#### [Reading text]
= = = = = = =
1. Introduction
Synthetic aperture radar (SAR), an essential aerospace remote sensor, is characterized by its ability to achieve all-weather observation of the ground [
1]. Based on this advantage, SAR technology has developed rapidly [
2,
3,
4], and has a wide range of applications in target detection [
5], disaster detection, military operations [
6], and resource exploration [
7].
SAR is an essential tool for maritime surveillance [
8]. As the maritime trade and transportation carrier is an important military object, it is of great significance to realize the real-time detection of ship targets in spaceborne SAR images [
9]. Due to the satellite’s limited computing and storage resources, the accuracy, detection speed, and model size of the target detection algorithm are required simultaneously [
10]. At present, the methods of ship target detection [
11] in SAR images are mainly divided into two types: traditional detection methods, and target detection methods based on deep learning [
12].
= = = = = = =
#### [Task instructions]
a: Answer these questions from the SAR introduction:
(i) What ability characterizes SAR?
(ii) Because of what limits must a ship detection algorithm meet accuracy, speed, and model size requirements together?
(iii) Into which two types are current ship detection methods in SAR images divided?
b: Extend the SAR introduction with one more paragraph that follows on from its last sentence and keeps the same style.

#### [Extracted records]
= = = = = = =
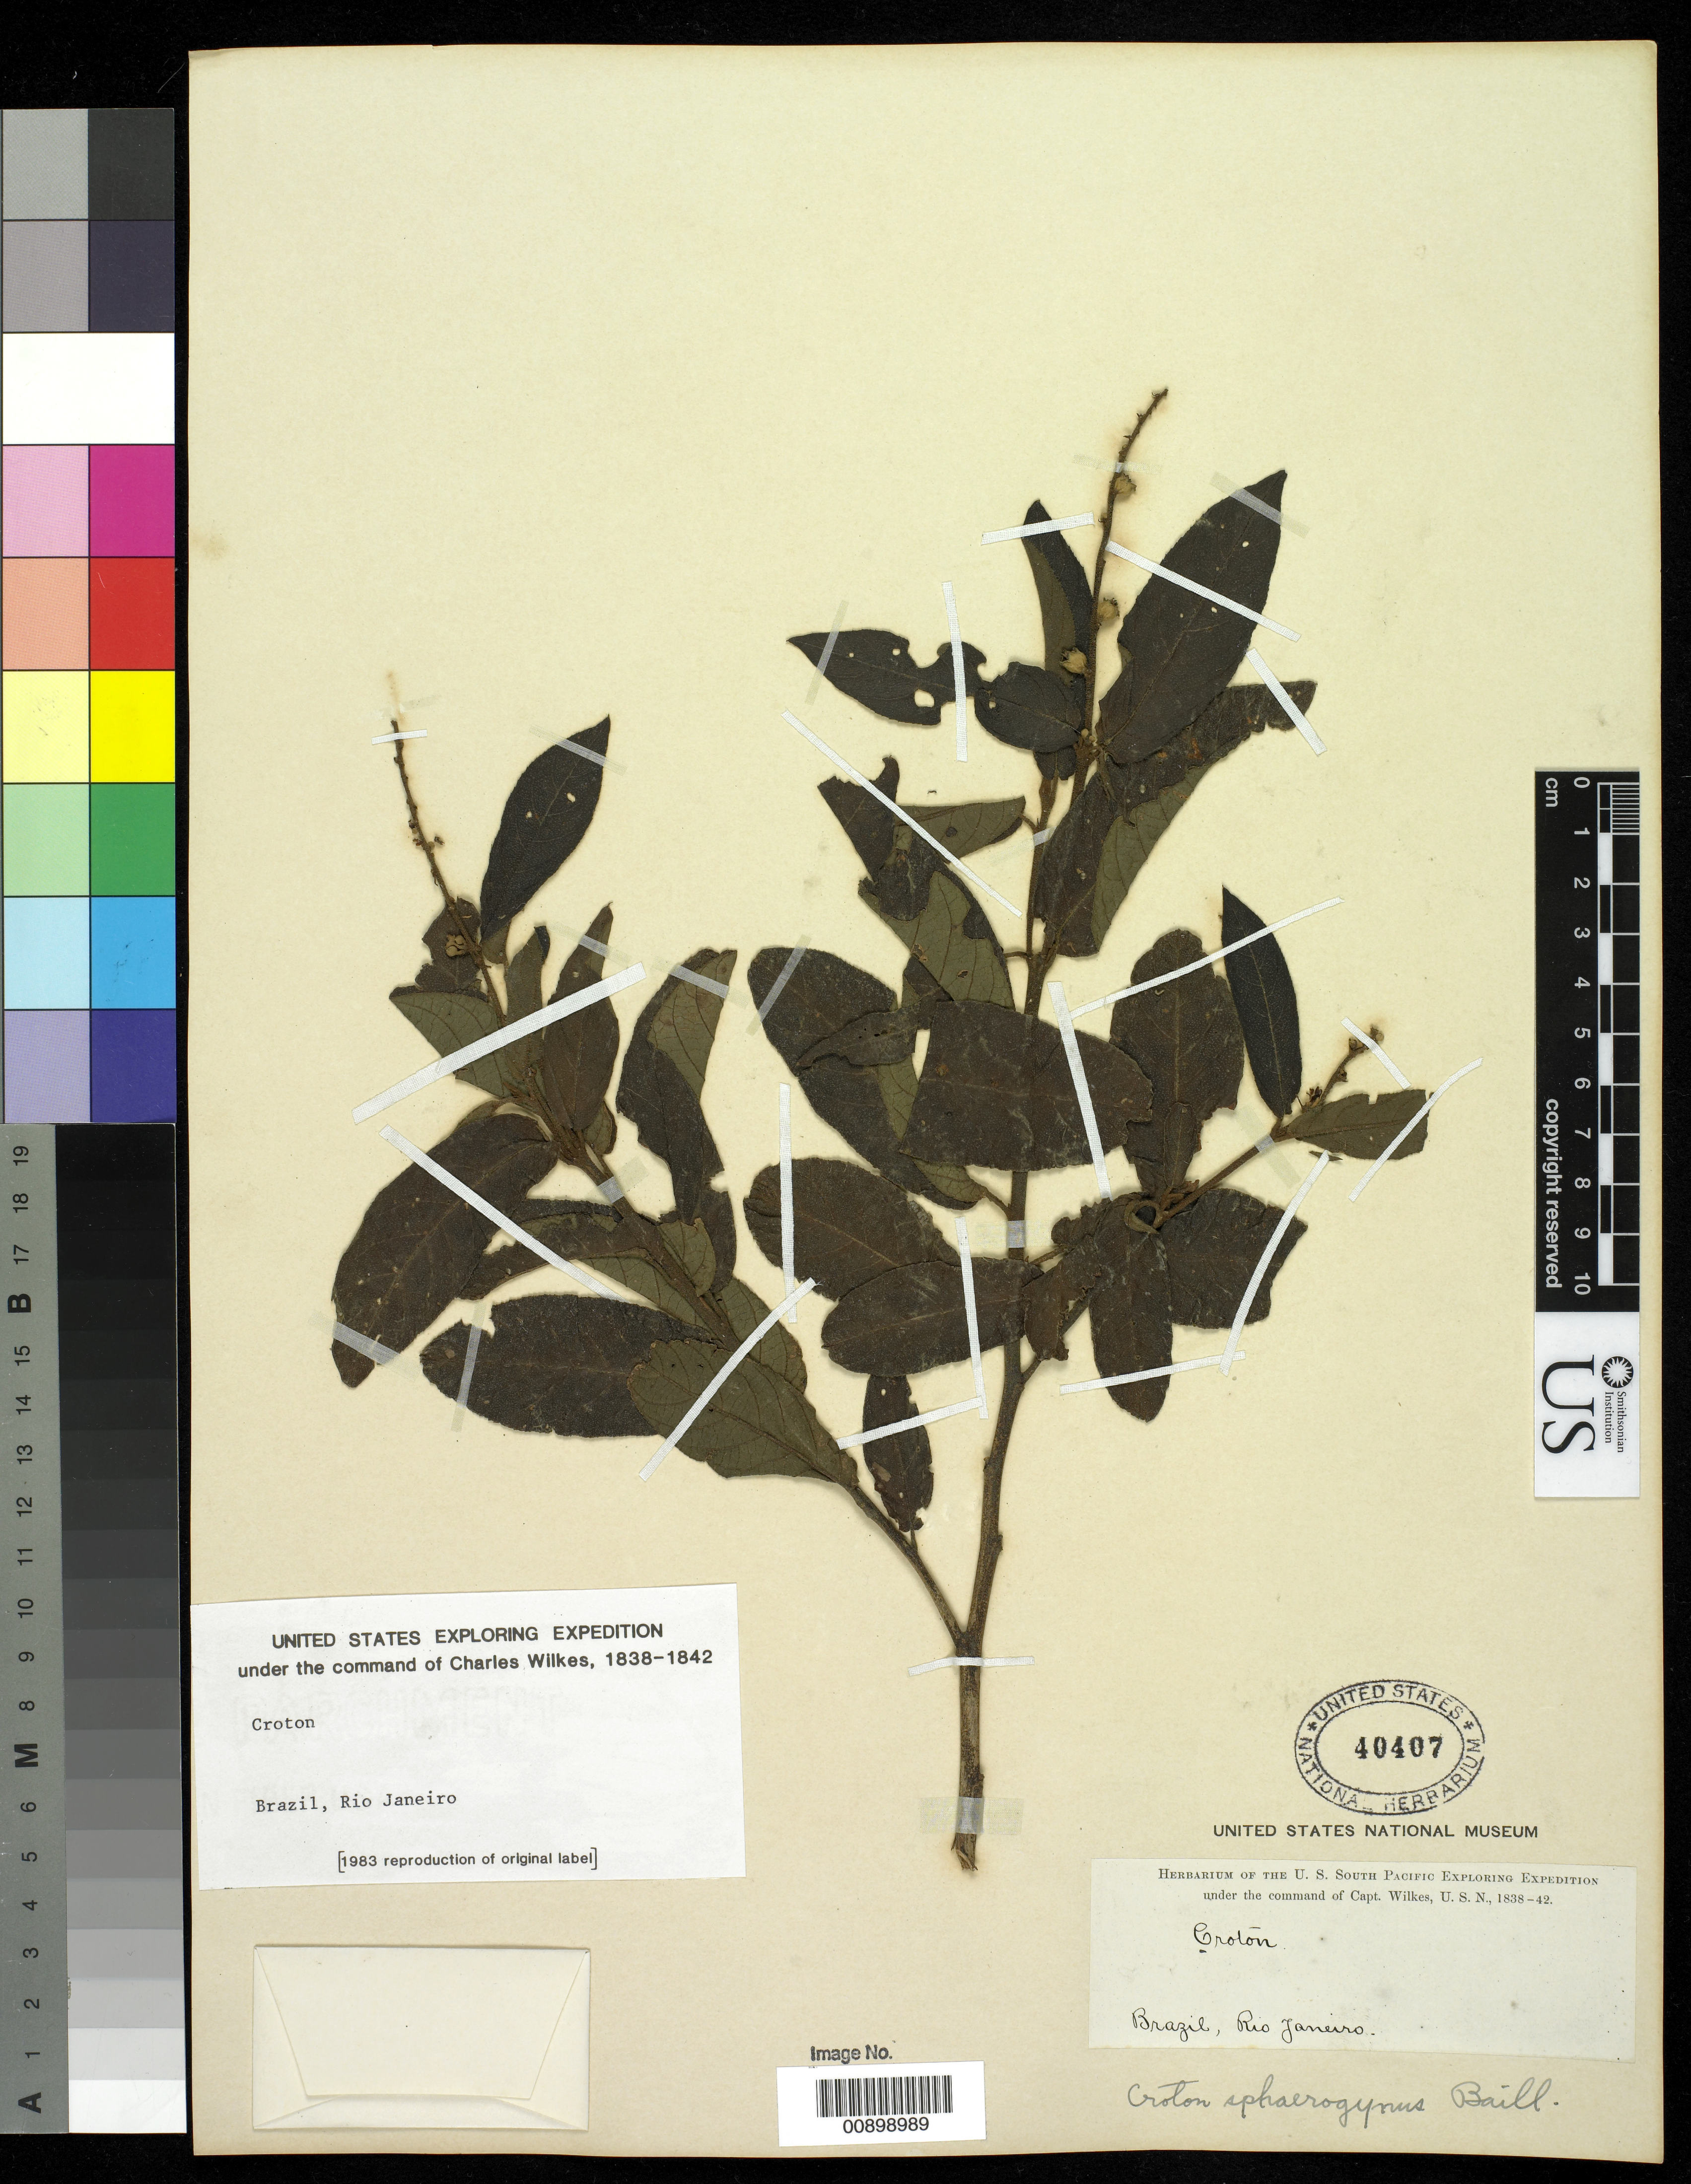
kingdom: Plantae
= = = = = = =
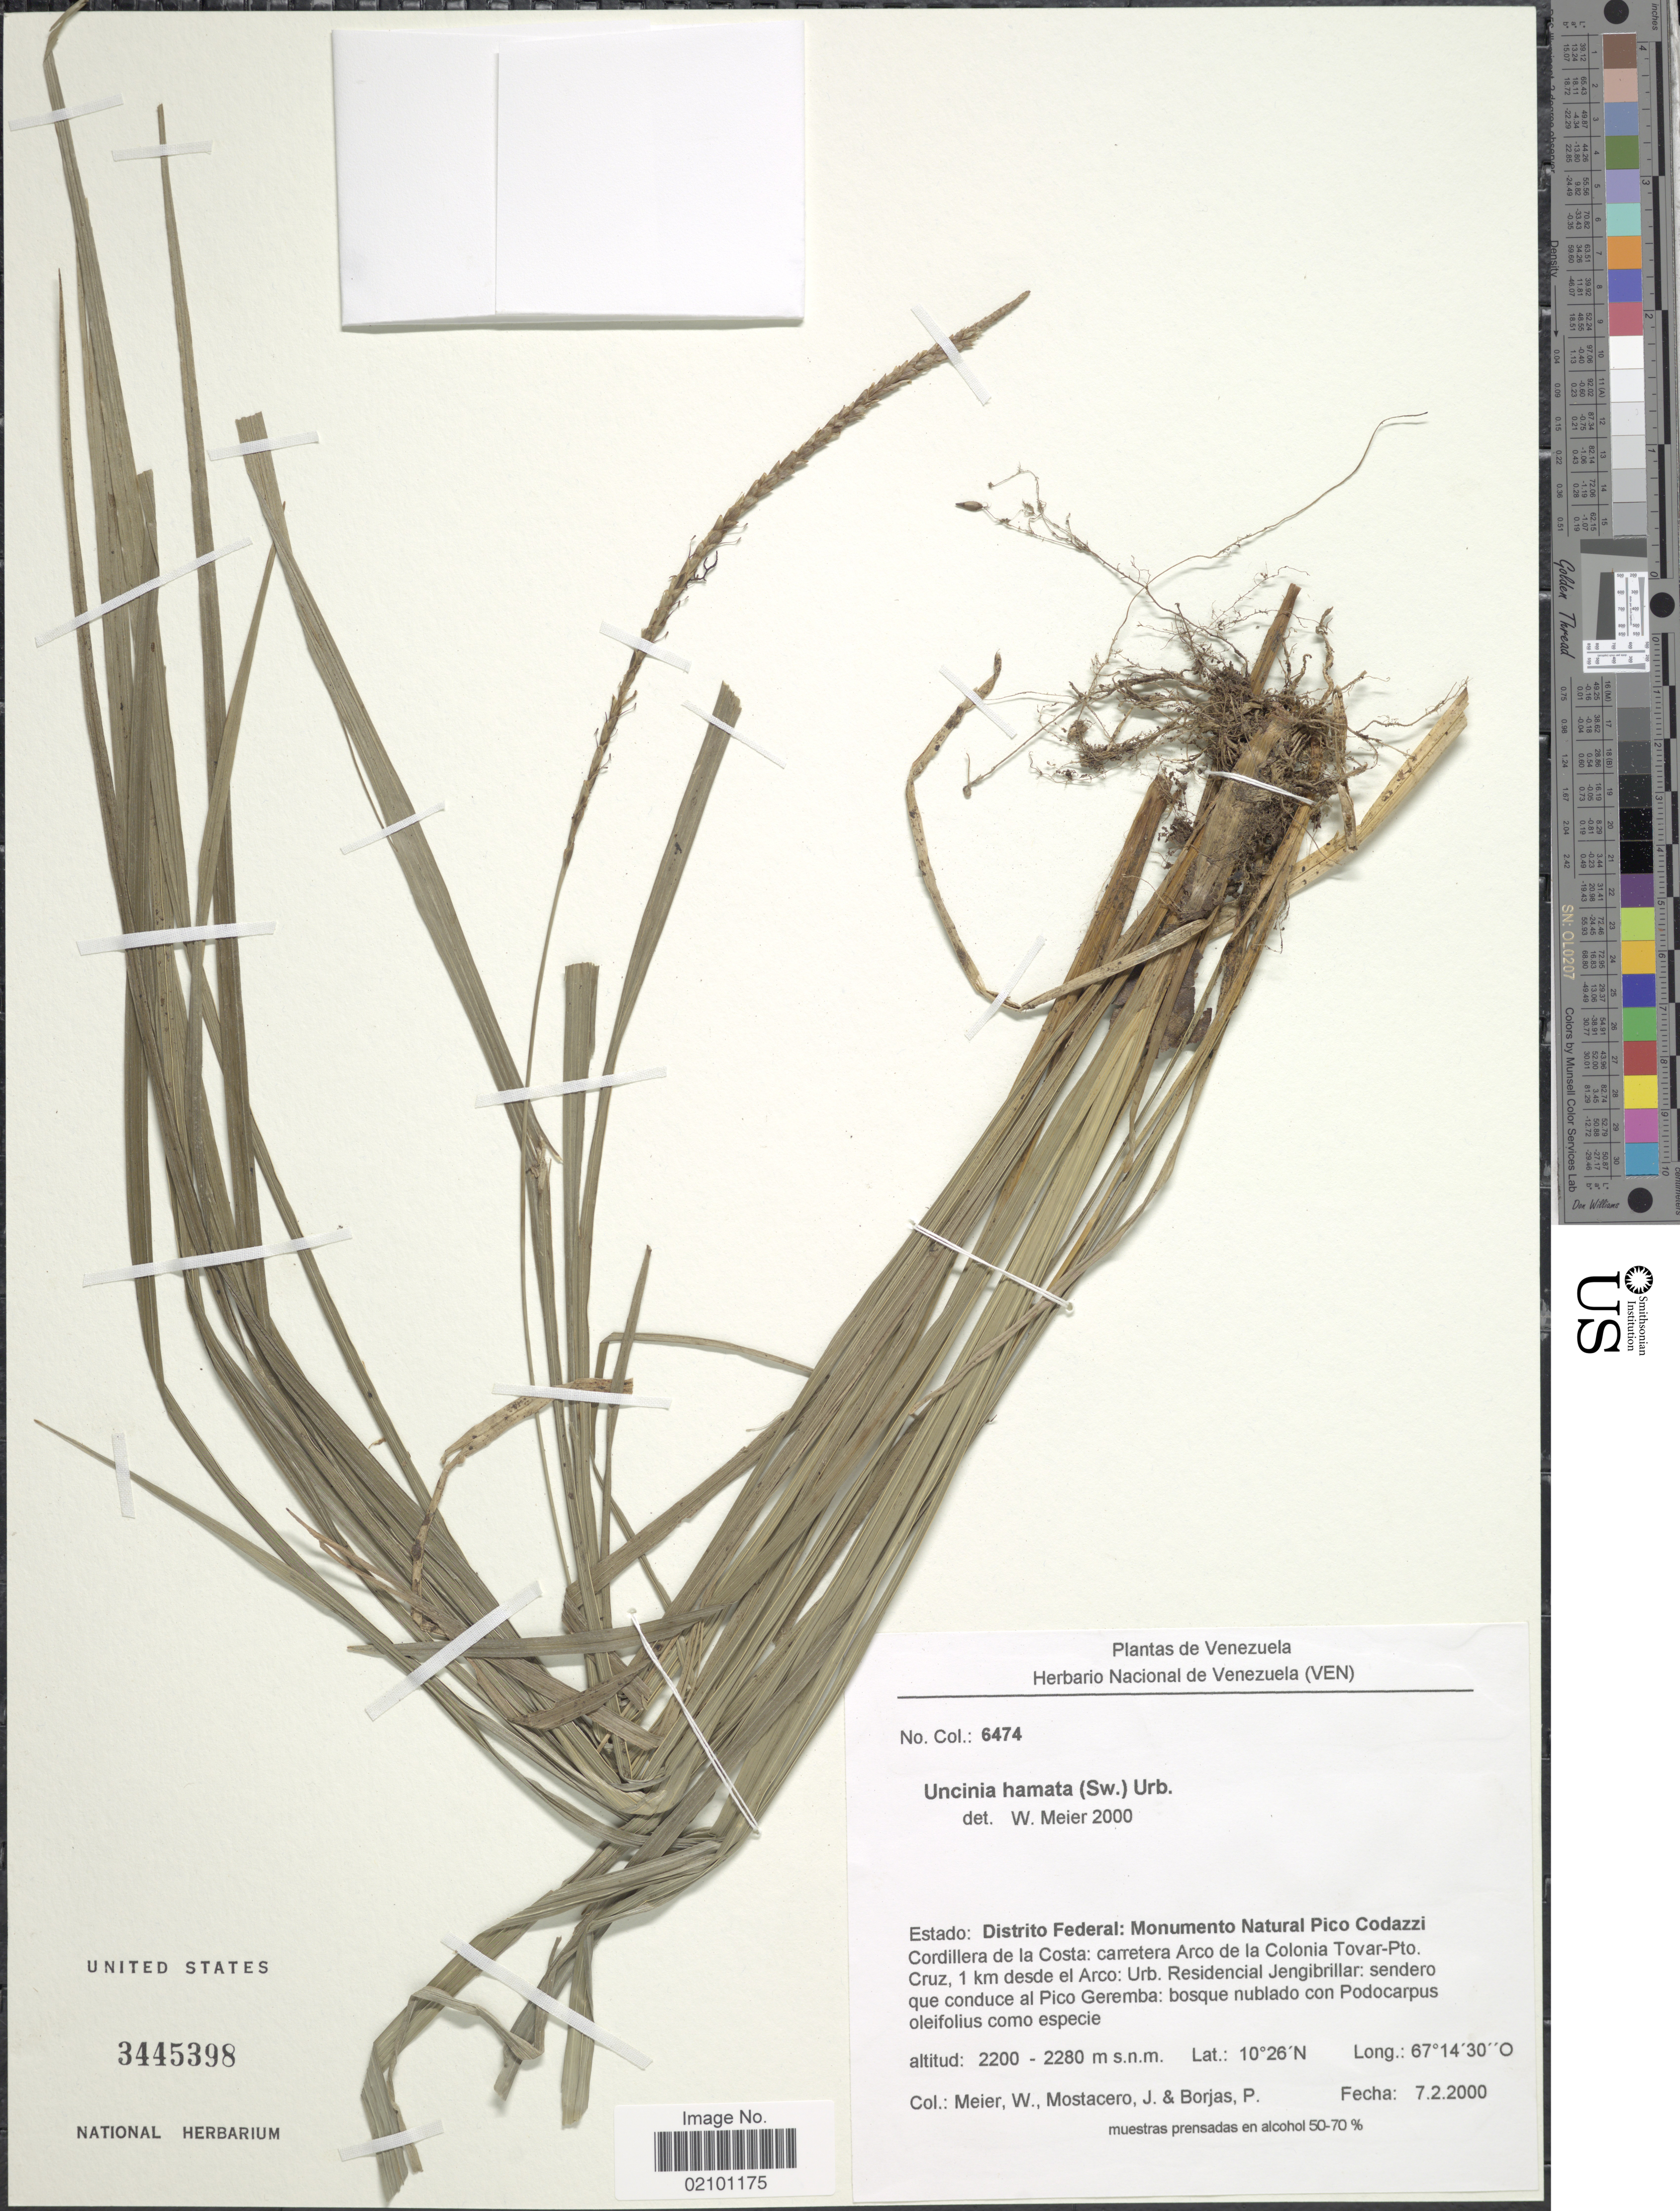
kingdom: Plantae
= = = = = = =
#### [Answers below]
a:
(i) The ability to achieve all-weather observation of the ground.
(ii) The satellite's limited computing and storage resources.
(iii) Traditional detection methods, and target detection methods based on deep learning.

b:
Traditional ship detection algorithms in SAR images generally detect ship targets by manually selectively extracting features such as gray level, contrast ratio, texture, geometric size, scattering characteristics, histogram of oriented gradient (HOG) [
13], and scale-invariant feature transform (SIFT) [
14]. Generally, they can achieve better detection performance in simple scenes with less interference. The constant false alarm rate (CFAR) [
15,
16,
17] detection algorithm is widely used as a contrast-based target detection algorithm for SAR ship detection. However, each pixel point in the CFAR detection algorithm is involved in the calculation of distribution parameter estimation multiple times, and the calculation of background clutter distribution is extensive. The detection speed cannot meet the demand of real-time.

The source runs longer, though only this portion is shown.